Sans nous révéler ses recettes, Azé Kokovivina nous a parlé du monde dans lequel il vit et puise sa force – et sa bonne humeur. Azé Kokovivina est d’une insoutenable fraîcheur. Et s’il est convaincant comme homme, c’est que jamais il ne nous oblige. Tel est aussi le mot d’ordre de son humour : sans jamais insister il nous invite à rire, parfois en se moquant, de temps à autre méchamment, mais toujours avec délicatesse. Dans la grande tradition de la commedia dell’arte, il tend un miroir à la société, soulignant les paradoxes du pouvoir et les hiérarchies chimériques, en mettant en lumière les rouages invisibles, en soulignant par la caricature ce que tout le monde sait, sans vouloir se rendre à l’évidence. Aze Kokovivina est un révélateur, il le sait, il s’en moque, car il est un artiste.

Aze Kokovivina donne le ton. Cet homme est exceptionnellement intelligent ; il se situe à un carrefour merveilleux, à ce point de rencontre de tant de mondes, il jongle avec brio. Voilà pourquoi – finalement – il ne nous donne pas d’autre choix que de rire, rire de nous aussi, en nous faisant réfléchir au miroir aux alouettes dans lequel nous nous complaisons à ne pas voir les autres espèces d’oiseaux. Il nous faut rire pour survivre, à gorge déployée ou en grinçant des dents, à chaudes larmes ou à se pisser dessus…

Sur ce noble chemin de la dérision, nous souhaitons aussi engager le parti-pris de notre projet artistique. Et l’on imagine sans peine, Aze Kokovivina sur scène avec nous, embarqués dans cette triangulaire artistique, revenant sur une chapitre cruel de l’humanité – la traite négrière – nous insufflant avec toutes ses forces son humour, et la distanciation qui devient ainsi possible.

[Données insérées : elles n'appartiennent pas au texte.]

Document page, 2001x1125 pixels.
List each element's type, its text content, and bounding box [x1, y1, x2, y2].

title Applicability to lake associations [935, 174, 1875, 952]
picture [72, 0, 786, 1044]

Aze Kokovivina est convaincant, et il faudrait être fou pour ne pas le suivre.

à suivre.

Bernard Müller© Togocultures

muller.bern@wanadoo.fr

www.zomayi.info

[1] Le théâtre populaire, le concert-party, vit toujours au Togo avec la Compagnie Azé Kokovivina concert band. C’est un théâtre à base d’improvisation qui se déroule dans les bars et les domiciles. Il se construit autour d’un canevas. Ici, le spectacle « Lolonye Ku de Azé Kokovivina Concert Band, voir : http://togocultures.com/theatre-aze-kokovina-ou-le-retour-du-concert-party/

[2] Les autres membres sont : de Paolo Abreu Sodre (directeur musical, Vitoria, ES, Brésil), d’Amelia Barretto (chanteuse, Vitoria, ES, Brésil), de Jean-Gabriel Farris (plasticien) et d’Aurélien Fernandes (acteur) eurent la chance de relier à la tradition.